Marshall's most portable speakers yet
Marshall’s most portable speakers yet

We finally get our hands on the Marshall Stockwell

Three months ago Marshall announced their most portable and affordable speaker offering to-date, the Marshall Stockwell. While it’s not as small as the Bose Soundlink Mini II, Beats Pill, or the myriad of bar-type wireless speakers in the market (it measures 5.7 by 10.1 by 2 inches HWD and weighs 2.7 lbs), it’s definitely still a major draw for musicians, guitarists, and music fans because of the Marshall brand heritage.

>>>SEE ALSO: Marshall Hanwell Review: Stunning Living Room Centerpiece<<<

We initially saw this bad boy on display in Hong Kong last week but we decided not to bite because it was overpriced at around Php16,500. It was a good thing we skipped it though because upon returning to the Philippines we saw that Beyond the Box and Digital Walker were already offering it at around Php13,500. We immediately picked one up and brought it back to the Unbox HQ for this unboxing and initial review.

◆ ◆ ◆ ◆

● **Instruction**
Reproduce the Marshall Stockwell excerpt above word for word, from its heading through the final sentence.

● **Data shown**
◆ ◆ ◆ ◆

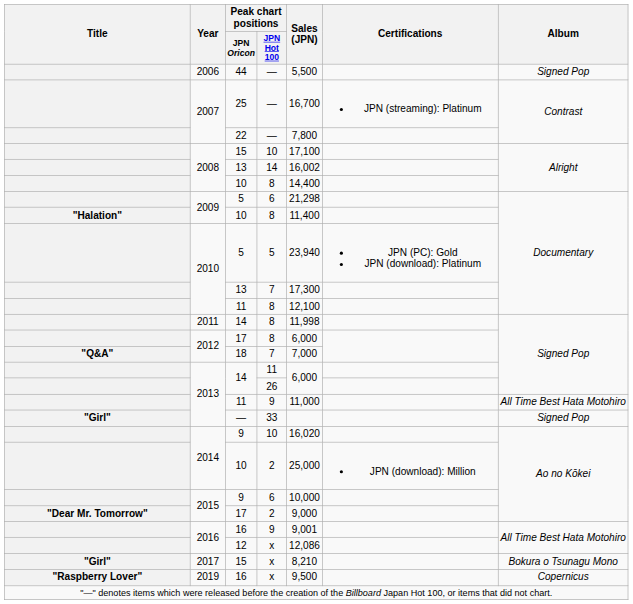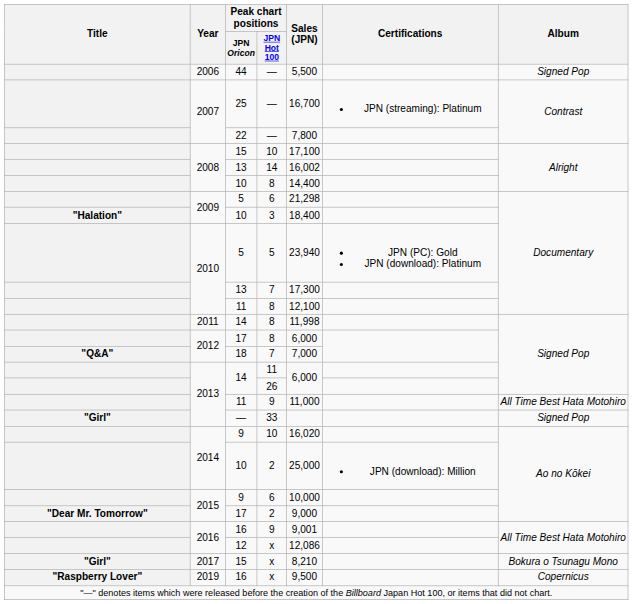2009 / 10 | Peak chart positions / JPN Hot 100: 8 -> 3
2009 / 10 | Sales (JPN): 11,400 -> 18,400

◆ ◆ ◆ ◆

● **In response**
Marshall's most portable speakers yet
Marshall’s most portable speakers yet

We finally get our hands on the Marshall Stockwell

Three months ago Marshall announced their most portable and affordable speaker offering to-date, the Marshall Stockwell. While it’s not as small as the Bose Soundlink Mini II, Beats Pill, or the myriad of bar-type wireless speakers in the market (it measures 5.7 by 10.1 by 2 inches HWD and weighs 2.7 lbs), it’s definitely still a major draw for musicians, guitarists, and music fans because of the Marshall brand heritage.

>>>SEE ALSO: Marshall Hanwell Review: Stunning Living Room Centerpiece<<<

We initially saw this bad boy on display in Hong Kong last week but we decided not to bite because it was overpriced at around Php16,500. It was a good thing we skipped it though because upon returning to the Philippines we saw that Beyond the Box and Digital Walker were already offering it at around Php13,500. We immediately picked one up and brought it back to the Unbox HQ for this unboxing and initial review.